- DOKUMENTTEXT:
# # # #
Für diejenigen die behaupten, man fängt vom Ufer aus nicht!

Boat_c19


----------



## LAC (24. April 2006)

*AW: Kroatienurlaub*

Hallo,
nun hast Du ja schon reichlich Informationen bekommen, habe im thread Kroatien??? schon etwas erwähnt mit Fotos.
Kurz: Ein guter Angelplatz ist der Novigrader Kanal in der Nähe von Zadar - es ist ein Naturkanal der eine Länge von ca. 3 km hat und einer Breite von 300 m. Im Umkreis von 25 km hat er die grösste Tiefe von etwa 6o m und da er eine Strömung hat, entwickelt sich ein Duftspur und der Fisch wird sie wahrnehmen  - er kommt förmlich auf einer Autobahn zu Dir. Die Strömung ist von Zeit zu Zeit unterschiedlich - mal raus mal rein zum Novigrader Meer. Ein sehr guter Angelplatz.
Zu den Sardinen, möchte ich erwähnen, das gesalzene Sardinen zwar gut halten, jedoch wenn sie schon älter sind, ich nicht so gute Erfolge damit erzielt habe. Teilweise habe ich - 4 Sardinen am Haken gemacht. Dicke Fische - fressen viel. Noch ein kleiner Tip, damit deine Sardine nicht wie ein nasser Aufnehmer am Haken hängt. Den Haken durch die beiden Augen ziehen und im hinteren Drittel des Fisches einhaken. Dann mache ich noch eine Schlaufe um den Kopf, dort wo ich die Schnur durch die Augen gezogen habe. Dadurch stabilisierst ich etwas den Fisch und er hält länger am Haken.
# # # #
- DATENZEILEN:
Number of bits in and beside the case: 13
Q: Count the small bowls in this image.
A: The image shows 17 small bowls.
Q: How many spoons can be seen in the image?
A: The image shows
# # # #
- AUFGABENSTELLUNG 1: Entnimm dem Beitrag zum Angeln in Kroatien den Abschnitt, der mit "Zu den Sardinen, möchte" beginnt und bis einschließlich "länger am Haken." reicht.
- AUFGABENSTELLUNG 2:
Beantworte zum Beitrag über das Angeln in Kroatien folgende Fragen:
(a) Wie lang ist der Novigrader Kanal ungefähr?
(b) Wie waren die Erfolge mit gesalzenen Sardinen, die schon älter waren?
(c) Durch welche Körperteile der Sardine wird der Haken gezogen?

- ERGEBNIS 1:
Zu den Sardinen, möchte ich erwähnen, das gesalzene Sardinen zwar gut halten, jedoch wenn sie schon älter sind, ich nicht so gute Erfolge damit erzielt habe. Teilweise habe ich - 4 Sardinen am Haken gemacht. Dicke Fische - fressen viel. Noch ein kleiner Tip, damit deine Sardine nicht wie ein nasser Aufnehmer am Haken hängt. Den Haken durch die beiden Augen ziehen und im hinteren Drittel des Fisches einhaken. Dann mache ich noch eine Schlaufe um den Kopf, dort wo ich die Schnur durch die Augen gezogen habe. Dadurch stabilisierst ich etwas den Fisch und er hält länger am Haken.

- ERGEBNIS 2:
(a) Etwa 3 km.
(b) Nicht so gut.
(c) Durch die beiden Augen.